Below are records; reproduce exactly the lines from the one that has "NÃO DEFINIDO. |" through the one that has "## 1 APRESENTAÇÃO/JUSTIFICATIVA", ends included, and nothing more.
+++ DATA PROVIDED +++
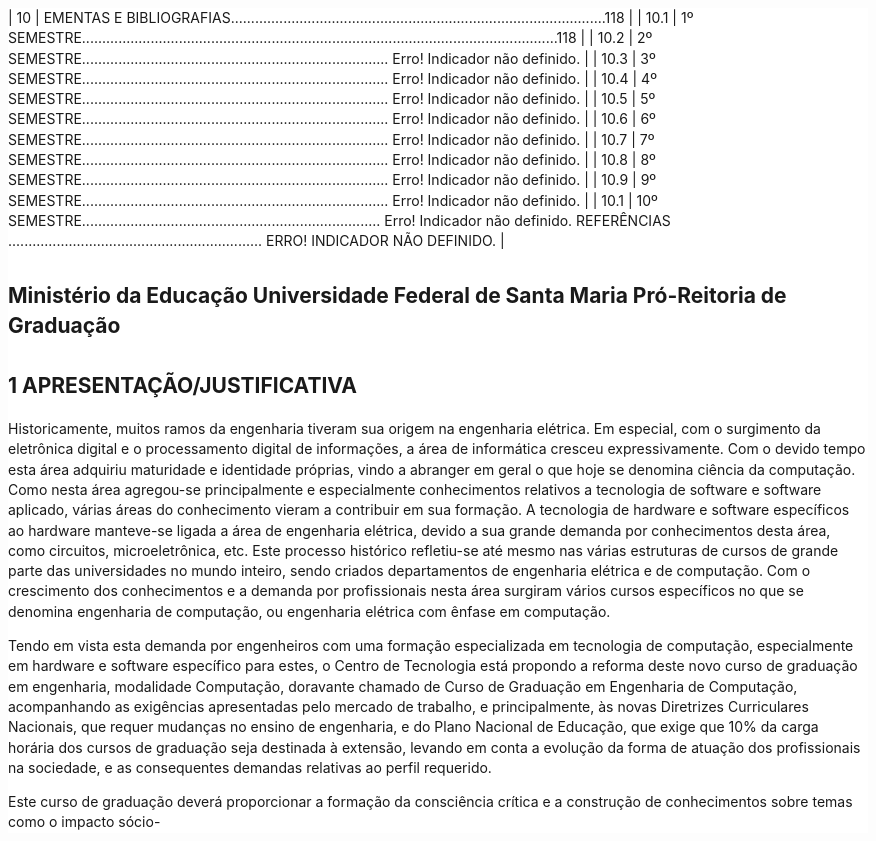 |  10   | EMENTAS E BIBLIOGRAFIAS.............................................................................................118                                                                                                        |
|  10.1 | 1º SEMESTRE......................................................................................................................118                                                                                           |
|  10.2 | 2º SEMESTRE............................................................................ Erro! Indicador não definido.                                                                                                          |
|  10.3 | 3º SEMESTRE............................................................................ Erro! Indicador não definido.                                                                                                          |
|  10.4 | 4º SEMESTRE............................................................................ Erro! Indicador não definido.                                                                                                          |
|  10.5 | 5º SEMESTRE............................................................................ Erro! Indicador não definido.                                                                                                          |
|  10.6 | 6º SEMESTRE............................................................................ Erro! Indicador não definido.                                                                                                          |
|  10.7 | 7º SEMESTRE............................................................................ Erro! Indicador não definido.                                                                                                          |
|  10.8 | 8º SEMESTRE............................................................................ Erro! Indicador não definido.                                                                                                          |
|  10.9 | 9º SEMESTRE............................................................................ Erro! Indicador não definido.                                                                                                          |
|  10.1 | 10º SEMESTRE.......................................................................... Erro! Indicador não definido. REFERÊNCIAS ............................................................... ERRO! INDICADOR NÃO DEFINIDO. |



## Ministério da Educação Universidade Federal de Santa Maria Pró-Reitoria de Graduação

## 1 APRESENTAÇÃO/JUSTIFICATIVA

Historicamente, muitos ramos da engenharia tiveram sua origem na engenharia  elétrica.  Em  especial,  com  o  surgimento  da  eletrônica  digital  e  o processamento digital de informações, a área de informática cresceu expressivamente. Com o devido tempo esta área adquiriu maturidade e identidade próprias, vindo a abranger em geral o que hoje se denomina ciência da computação. Como  nesta  área agregou-se principalmente e especialmente conhecimentos relativos a tecnologia de software e software aplicado, várias áreas do conhecimento vieram  a  contribuir  em  sua  formação.  A  tecnologia  de  hardware  e  software específicos ao hardware manteve-se ligada a área de engenharia elétrica, devido a sua grande demanda por conhecimentos desta área, como circuitos, microeletrônica, etc. Este processo histórico refletiu-se até mesmo nas várias estruturas de cursos de grande parte das universidades no mundo inteiro, sendo criados departamentos de engenharia elétrica e de  computação. Com  o crescimento dos conhecimentos e a demanda por profissionais nesta área surgiram vários cursos específicos no que se denomina  engenharia  de  computação,  ou  engenharia  elétrica  com  ênfase  em computação.

Tendo em vista esta demanda por engenheiros com uma formação especializada em tecnologia de computação, especialmente em hardware e software específico para estes, o Centro de Tecnologia está propondo a reforma deste novo curso de graduação em engenharia, modalidade Computação, doravante chamado de  Curso  de  Graduação  em  Engenharia  de  Computação,  acompanhando  as exigências  apresentadas  pelo  mercado  de  trabalho,  e  principalmente,  às  novas Diretrizes  Curriculares Nacionais, que requer mudanças no ensino  de engenharia, e do Plano Nacional de Educação, que exige que 10% da carga horária dos cursos de graduação seja  destinada  à  extensão,  levando  em  conta  a  evolução  da  forma  de atuação dos profissionais na sociedade, e as consequentes demandas relativas ao perfil requerido.

Este  curso  de  graduação  deverá  proporcionar  a  formação  da  consciência crítica  e  a  construção  de  conhecimentos  sobre  temas  como  o  impacto  sócio-
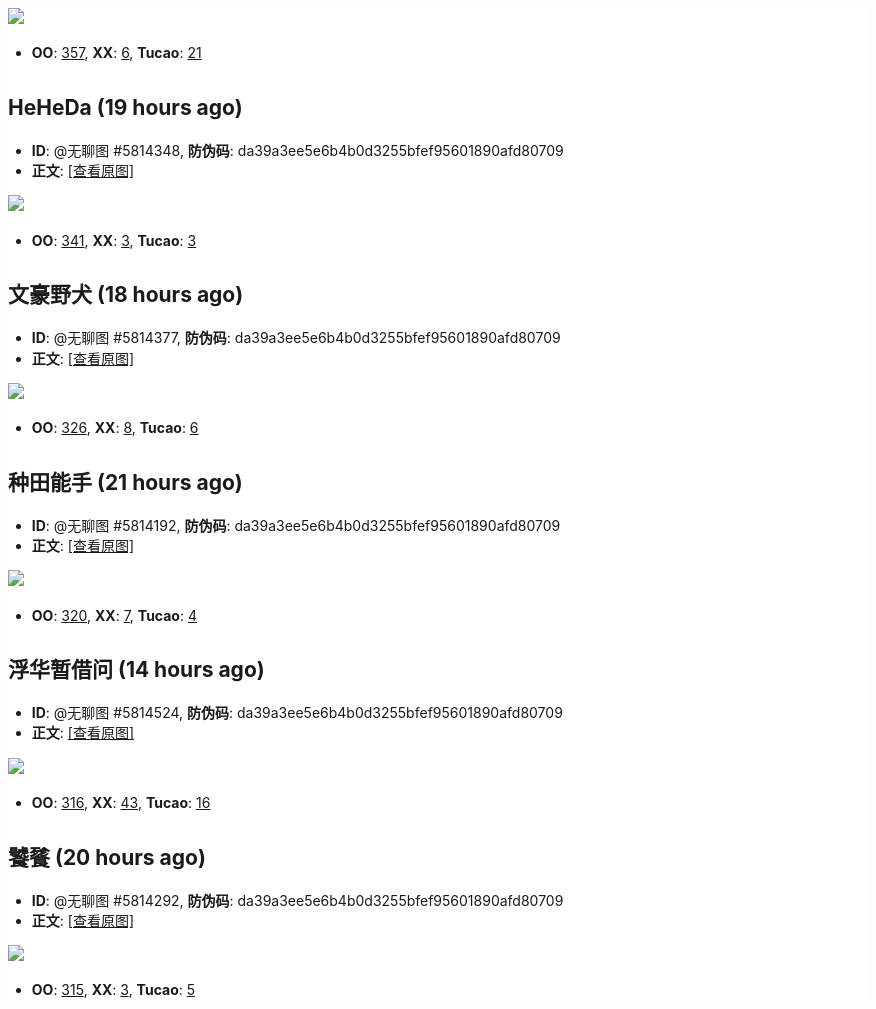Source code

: ![](https://img.toto.im/mw600/008BCM62ly1hwnswe9yifj31nu27s4p5.jpg)
- **OO**: [357](https://jandan.net/t/5814387#tucao-like), **XX**: [6](https://jandan.net/t/5814387#tucao-unlike), **Tucao**: [21](https://jandan.net/t/5814387#tucao-list)

## HeHeDa (19 hours ago) 

- **ID**: @无聊图 #5814348, **防伪码**: da39a3ee5e6b4b0d3255bfef95601890afd80709
- **正文**: [[查看原图]](//img.toto.im/large/008BCM62ly1hwnqz6pa8oj30wr15uq6w.jpg)  

![](https://img.toto.im/mw600/008BCM62ly1hwnqz6pa8oj30wr15uq6w.jpg)
- **OO**: [341](https://jandan.net/t/5814348#tucao-like), **XX**: [3](https://jandan.net/t/5814348#tucao-unlike), **Tucao**: [3](https://jandan.net/t/5814348#tucao-list)

## 文豪野犬 (18 hours ago) 

- **ID**: @无聊图 #5814377, **防伪码**: da39a3ee5e6b4b0d3255bfef95601890afd80709
- **正文**: [[查看原图]](//img.toto.im/large/008wI6Faly1hwnsm1bot1j30ys0qojz4.jpg)  

![](https://img.toto.im/mw600/008wI6Faly1hwnsm1bot1j30ys0qojz4.jpg)
- **OO**: [326](https://jandan.net/t/5814377#tucao-like), **XX**: [8](https://jandan.net/t/5814377#tucao-unlike), **Tucao**: [6](https://jandan.net/t/5814377#tucao-list)

## 种田能手 (21 hours ago) 

- **ID**: @无聊图 #5814192, **防伪码**: da39a3ee5e6b4b0d3255bfef95601890afd80709
- **正文**: [[查看原图]](//img.toto.im/large/008BCM62ly1hwnmgdkoegj30rs0x8dhv.jpg)  

![](https://img.toto.im/mw600/008BCM62ly1hwnmgdkoegj30rs0x8dhv.jpg)
- **OO**: [320](https://jandan.net/t/5814192#tucao-like), **XX**: [7](https://jandan.net/t/5814192#tucao-unlike), **Tucao**: [4](https://jandan.net/t/5814192#tucao-list)

## 浮华暂借问 (14 hours ago) 

- **ID**: @无聊图 #5814524, **防伪码**: da39a3ee5e6b4b0d3255bfef95601890afd80709
- **正文**: [[查看原图]](//img.toto.im/large/008BCM62ly1hwnyjbzfbvj31o02xrx4c.jpg)  

![](https://img.toto.im/mw600/008BCM62ly1hwnyjbzfbvj31o02xrx4c.jpg)
- **OO**: [316](https://jandan.net/t/5814524#tucao-like), **XX**: [43](https://jandan.net/t/5814524#tucao-unlike), **Tucao**: [16](https://jandan.net/t/5814524#tucao-list)

## 饕餮 (20 hours ago) 

- **ID**: @无聊图 #5814292, **防伪码**: da39a3ee5e6b4b0d3255bfef95601890afd80709
- **正文**: [[查看原图]](//img.toto.im/large/00814FKVgy1hwnpqpcg99g306e09i7wq.gif)  

![](https://img.toto.im/large/00814FKVgy1hwnpqpcg99g306e09i7wq.gif)
- **OO**: [315](https://jandan.net/t/5814292#tucao-like), **XX**: [3](https://jandan.net/t/5814292#tucao-unlike), **Tucao**: [5](https://jandan.net/t/5814292#tucao-list)
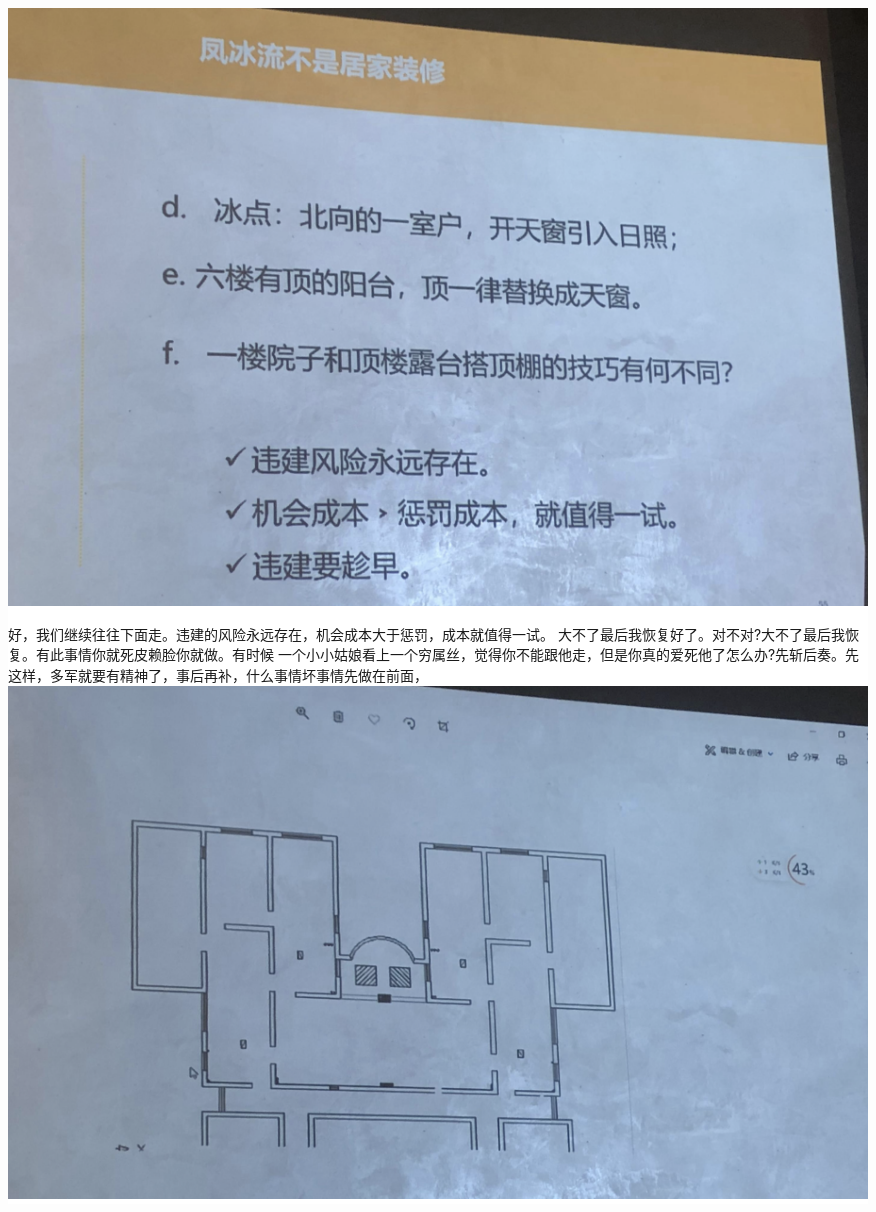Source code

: ![alt text](assets/image-76.png)

好，我们继续往往下面走。违建的风险永远存在，机会成本大于惩罚，成本就值得一试。
大不了最后我恢复好了。对不对?大不了最后我恢复。有此事情你就死皮赖脸你就做。有时候
一个小小姑娘看上一个穷属丝，觉得你不能跟他走，但是你真的爱死他了怎么办?先斩后奏。先这样，多军就要有精神了，事后再补，什么事情坏事情先做在前面，
![alt text](assets/image-77.png)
+++
EXERCISE SOLUTION:
|  10.1 | 10º SEMESTRE.......................................................................... Erro! Indicador não definido. REFERÊNCIAS ............................................................... ERRO! INDICADOR NÃO DEFINIDO. |



## Ministério da Educação Universidade Federal de Santa Maria Pró-Reitoria de Graduação

## 1 APRESENTAÇÃO/JUSTIFICATIVA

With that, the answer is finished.